## Stated task
Turn every line of the items below into a numbered list, leaving out the blank lines.
[Start The records]
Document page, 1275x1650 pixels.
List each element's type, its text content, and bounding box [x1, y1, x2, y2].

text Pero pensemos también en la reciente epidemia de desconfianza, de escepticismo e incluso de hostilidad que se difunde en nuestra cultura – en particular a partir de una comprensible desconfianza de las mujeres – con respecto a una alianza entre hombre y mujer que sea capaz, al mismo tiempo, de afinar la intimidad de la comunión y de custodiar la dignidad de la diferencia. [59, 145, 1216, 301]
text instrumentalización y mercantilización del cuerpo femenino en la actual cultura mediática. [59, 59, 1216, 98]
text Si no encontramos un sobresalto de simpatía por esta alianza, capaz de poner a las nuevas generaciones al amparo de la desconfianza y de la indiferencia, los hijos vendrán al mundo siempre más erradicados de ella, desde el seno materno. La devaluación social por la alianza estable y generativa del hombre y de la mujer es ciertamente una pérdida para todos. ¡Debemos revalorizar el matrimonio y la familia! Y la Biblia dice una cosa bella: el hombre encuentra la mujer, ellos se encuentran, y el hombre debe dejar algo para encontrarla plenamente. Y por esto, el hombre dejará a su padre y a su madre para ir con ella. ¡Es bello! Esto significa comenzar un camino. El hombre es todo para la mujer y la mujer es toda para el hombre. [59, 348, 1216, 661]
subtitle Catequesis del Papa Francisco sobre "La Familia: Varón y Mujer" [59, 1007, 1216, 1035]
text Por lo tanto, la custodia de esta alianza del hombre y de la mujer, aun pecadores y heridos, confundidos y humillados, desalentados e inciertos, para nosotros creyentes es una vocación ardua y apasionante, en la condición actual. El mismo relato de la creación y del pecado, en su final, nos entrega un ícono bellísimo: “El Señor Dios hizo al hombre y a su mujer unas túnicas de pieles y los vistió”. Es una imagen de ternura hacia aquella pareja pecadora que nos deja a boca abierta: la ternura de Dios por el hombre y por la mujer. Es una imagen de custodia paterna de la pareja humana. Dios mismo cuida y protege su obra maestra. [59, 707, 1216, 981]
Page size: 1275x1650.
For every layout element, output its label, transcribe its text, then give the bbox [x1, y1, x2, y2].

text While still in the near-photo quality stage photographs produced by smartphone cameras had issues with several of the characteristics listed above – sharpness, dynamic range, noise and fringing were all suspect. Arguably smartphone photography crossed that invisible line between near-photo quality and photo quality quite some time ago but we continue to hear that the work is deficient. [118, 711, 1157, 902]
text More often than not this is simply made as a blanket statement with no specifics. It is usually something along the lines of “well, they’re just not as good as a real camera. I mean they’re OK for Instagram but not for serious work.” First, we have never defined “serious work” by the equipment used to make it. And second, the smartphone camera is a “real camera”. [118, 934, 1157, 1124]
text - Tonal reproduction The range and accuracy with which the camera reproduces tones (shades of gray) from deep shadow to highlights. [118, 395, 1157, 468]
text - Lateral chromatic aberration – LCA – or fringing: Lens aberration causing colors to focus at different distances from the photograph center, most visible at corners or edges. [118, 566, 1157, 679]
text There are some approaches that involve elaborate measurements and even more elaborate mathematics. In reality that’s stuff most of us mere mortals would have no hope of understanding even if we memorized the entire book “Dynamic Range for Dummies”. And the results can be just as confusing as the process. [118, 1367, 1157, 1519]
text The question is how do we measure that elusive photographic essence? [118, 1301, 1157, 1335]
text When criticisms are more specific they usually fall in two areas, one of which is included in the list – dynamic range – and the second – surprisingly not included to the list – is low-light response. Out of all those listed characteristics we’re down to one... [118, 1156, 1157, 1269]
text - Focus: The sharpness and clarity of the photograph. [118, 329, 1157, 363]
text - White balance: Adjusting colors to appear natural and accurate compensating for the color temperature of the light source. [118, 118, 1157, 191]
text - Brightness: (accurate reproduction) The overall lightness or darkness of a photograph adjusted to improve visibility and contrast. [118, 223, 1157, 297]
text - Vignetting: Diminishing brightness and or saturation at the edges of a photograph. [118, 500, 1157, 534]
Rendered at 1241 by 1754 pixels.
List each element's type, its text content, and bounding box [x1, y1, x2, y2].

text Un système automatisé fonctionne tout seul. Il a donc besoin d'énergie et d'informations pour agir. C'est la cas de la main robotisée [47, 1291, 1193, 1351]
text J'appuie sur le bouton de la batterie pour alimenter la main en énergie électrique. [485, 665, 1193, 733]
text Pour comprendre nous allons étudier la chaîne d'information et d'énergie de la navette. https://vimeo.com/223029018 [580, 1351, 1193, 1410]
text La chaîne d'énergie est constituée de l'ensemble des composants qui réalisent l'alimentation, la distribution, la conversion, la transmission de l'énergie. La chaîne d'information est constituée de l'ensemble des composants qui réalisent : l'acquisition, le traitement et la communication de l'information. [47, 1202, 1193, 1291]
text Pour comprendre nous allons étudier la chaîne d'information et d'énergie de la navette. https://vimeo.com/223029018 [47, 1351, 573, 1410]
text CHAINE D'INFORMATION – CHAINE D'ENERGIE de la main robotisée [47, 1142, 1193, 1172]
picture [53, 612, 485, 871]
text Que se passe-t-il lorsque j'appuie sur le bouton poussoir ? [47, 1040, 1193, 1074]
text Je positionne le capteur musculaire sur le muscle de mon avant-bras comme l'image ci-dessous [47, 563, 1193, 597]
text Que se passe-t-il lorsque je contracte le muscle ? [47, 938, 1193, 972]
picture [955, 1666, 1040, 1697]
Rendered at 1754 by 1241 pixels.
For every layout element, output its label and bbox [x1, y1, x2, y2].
[End The records]
## Complete answer
1. Document page, 1275x1650 pixels.
2. List each element's type, its text content, and bounding box [x1, y1, x2, y2].
3. text Pero pensemos también en la reciente epidemia de desconfianza, de escepticismo e incluso de hostilidad que se difunde en nuestra cultura – en particular a partir de una comprensible desconfianza de las mujeres – con respecto a una alianza entre hombre y mujer que sea capaz, al mismo tiempo, de afinar la intimidad de la comunión y de custodiar la dignidad de la diferencia. [59, 145, 1216, 301]
4. text instrumentalización y mercantilización del cuerpo femenino en la actual cultura mediática. [59, 59, 1216, 98]
5. text Si no encontramos un sobresalto de simpatía por esta alianza, capaz de poner a las nuevas generaciones al amparo de la desconfianza y de la indiferencia, los hijos vendrán al mundo siempre más erradicados de ella, desde el seno materno. La devaluación social por la alianza estable y generativa del hombre y de la mujer es ciertamente una pérdida para todos. ¡Debemos revalorizar el matrimonio y la familia! Y la Biblia dice una cosa bella: el hombre encuentra la mujer, ellos se encuentran, y el hombre debe dejar algo para encontrarla plenamente. Y por esto, el hombre dejará a su padre y a su madre para ir con ella. ¡Es bello! Esto significa comenzar un camino. El hombre es todo para la mujer y la mujer es toda para el hombre. [59, 348, 1216, 661]
6. subtitle Catequesis del Papa Francisco sobre "La Familia: Varón y Mujer" [59, 1007, 1216, 1035]
7. text Por lo tanto, la custodia de esta alianza del hombre y de la mujer, aun pecadores y heridos, confundidos y humillados, desalentados e inciertos, para nosotros creyentes es una vocación ardua y apasionante, en la condición actual. El mismo relato de la creación y del pecado, en su final, nos entrega un ícono bellísimo: “El Señor Dios hizo al hombre y a su mujer unas túnicas de pieles y los vistió”. Es una imagen de ternura hacia aquella pareja pecadora que nos deja a boca abierta: la ternura de Dios por el hombre y por la mujer. Es una imagen de custodia paterna de la pareja humana. Dios mismo cuida y protege su obra maestra. [59, 707, 1216, 981]
8. Page size: 1275x1650.
9. For every layout element, output its label, transcribe its text, then give the bbox [x1, y1, x2, y2].
10. text While still in the near-photo quality stage photographs produced by smartphone cameras had issues with several of the characteristics listed above – sharpness, dynamic range, noise and fringing were all suspect. Arguably smartphone photography crossed that invisible line between near-photo quality and photo quality quite some time ago but we continue to hear that the work is deficient. [118, 711, 1157, 902]
11. text More often than not this is simply made as a blanket statement with no specifics. It is usually something along the lines of “well, they’re just not as good as a real camera. I mean they’re OK for Instagram but not for serious work.” First, we have never defined “serious work” by the equipment used to make it. And second, the smartphone camera is a “real camera”. [118, 934, 1157, 1124]
12. text - Tonal reproduction The range and accuracy with which the camera reproduces tones (shades of gray) from deep shadow to highlights. [118, 395, 1157, 468]
13. text - Lateral chromatic aberration – LCA – or fringing: Lens aberration causing colors to focus at different distances from the photograph center, most visible at corners or edges. [118, 566, 1157, 679]
14. text There are some approaches that involve elaborate measurements and even more elaborate mathematics. In reality that’s stuff most of us mere mortals would have no hope of understanding even if we memorized the entire book “Dynamic Range for Dummies”. And the results can be just as confusing as the process. [118, 1367, 1157, 1519]
15. text The question is how do we measure that elusive photographic essence? [118, 1301, 1157, 1335]
16. text When criticisms are more specific they usually fall in two areas, one of which is included in the list – dynamic range – and the second – surprisingly not included to the list – is low-light response. Out of all those listed characteristics we’re down to one... [118, 1156, 1157, 1269]
17. text - Focus: The sharpness and clarity of the photograph. [118, 329, 1157, 363]
18. text - White balance: Adjusting colors to appear natural and accurate compensating for the color temperature of the light source. [118, 118, 1157, 191]
19. text - Brightness: (accurate reproduction) The overall lightness or darkness of a photograph adjusted to improve visibility and contrast. [118, 223, 1157, 297]
20. text - Vignetting: Diminishing brightness and or saturation at the edges of a photograph. [118, 500, 1157, 534]
21. Rendered at 1241 by 1754 pixels.
22. List each element's type, its text content, and bounding box [x1, y1, x2, y2].
23. text Un système automatisé fonctionne tout seul. Il a donc besoin d'énergie et d'informations pour agir. C'est la cas de la main robotisée [47, 1291, 1193, 1351]
24. text J'appuie sur le bouton de la batterie pour alimenter la main en énergie électrique. [485, 665, 1193, 733]
25. text Pour comprendre nous allons étudier la chaîne d'information et d'énergie de la navette. https://vimeo.com/223029018 [580, 1351, 1193, 1410]
26. text La chaîne d'énergie est constituée de l'ensemble des composants qui réalisent l'alimentation, la distribution, la conversion, la transmission de l'énergie. La chaîne d'information est constituée de l'ensemble des composants qui réalisent : l'acquisition, le traitement et la communication de l'information. [47, 1202, 1193, 1291]
27. text Pour comprendre nous allons étudier la chaîne d'information et d'énergie de la navette. https://vimeo.com/223029018 [47, 1351, 573, 1410]
28. text CHAINE D'INFORMATION – CHAINE D'ENERGIE de la main robotisée [47, 1142, 1193, 1172]
29. picture [53, 612, 485, 871]
30. text Que se passe-t-il lorsque j'appuie sur le bouton poussoir ? [47, 1040, 1193, 1074]
31. text Je positionne le capteur musculaire sur le muscle de mon avant-bras comme l'image ci-dessous [47, 563, 1193, 597]
32. text Que se passe-t-il lorsque je contracte le muscle ? [47, 938, 1193, 972]
33. picture [955, 1666, 1040, 1697]
34. Rendered at 1754 by 1241 pixels.
35. For every layout element, output its label and bbox [x1, y1, x2, y2].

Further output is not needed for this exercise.